TEXTO FORNECIDO -

O recorrido apresentou contra-alegações.


II - Factos provados:

1 - Por despacho do SET (Despacho n.° 49-XI/95, de 28-6) foi determinada, a requerimento da CP, a expropriação de uma parcela, com a área de 629 m2, do prédio urbano sito no Barreiro, descrito na CRP sob o n° 3059, a fls. 28 do livro B-10, de que os AA. são donos.

2 - Por Ac. da Relação de Lisboa foi fixada a indemnização devida pela referida expropriação no valor de PTE 5.085.465$00.

3 - Em toda a área sobrante do prédio, o R. iniciou trabalhos de intervenção que designou como "Arranjos exteriores à Rua da Recosta", construindo aí diversas infra-estruturas de apoio ao Terminal Rodo-Ferro-Fluvial do Barreiro, designadamente vias rodoviárias, zonas verdes e de estacionamento, sem que para tanto tivesse ocorrido qualquer procedimento expropriativo ou tivesse sido paga qualquer indemnização.

4 - Os AA. nunca foram informados pelo R. sobre a referida ocupação da parte sobrante do prédio.

5 - Em 16-11-98, o mandatário dos AA. enviou uma carta à Câmara Municipal do Barreiro, em que, além do mais, dizia o seguinte:

"O que nos traz a Vª Exª e se pode constatar de mera observação do local onde se situa o prédio em causa, é a ocupação de toda a parte restante do prédio por obras da responsabilidade desta Câmara Municipal, designadamente os denominados "Arranjos exteriores da Rua da Recosta (...). Tal ocupação não foi por qualquer modo comunicada ou autorizada pelos proprietários dos terrenos e carece de qualquer título que a legitime.

INSTRUÇÕES DO EXERCÍCIO -
Com base no texto fornecido, explique em uma a três frases o motivo que levou o mandatário dos AA. a enviar a carta de 16-11-98 à Câmara Municipal do Barreiro.

DADOS BRUTOS -
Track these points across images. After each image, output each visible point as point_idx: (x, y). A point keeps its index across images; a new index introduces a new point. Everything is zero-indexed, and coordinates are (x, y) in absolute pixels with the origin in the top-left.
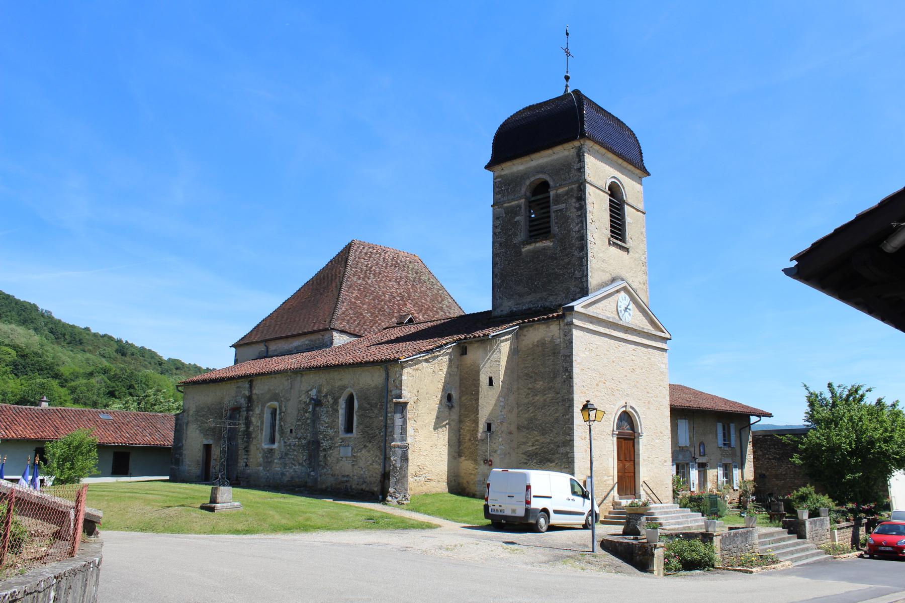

TAREFA CONCLUÍDA -
O mandatário dos AA. enviou a carta por causa da ocupação de toda a parte restante do prédio por obras da responsabilidade da Câmara Municipal do Barreiro, designadamente os denominados "Arranjos exteriores da Rua da Recosta". Segundo a carta, essa ocupação não foi comunicada nem autorizada pelos proprietários dos terrenos e carece de qualquer título que a legitime.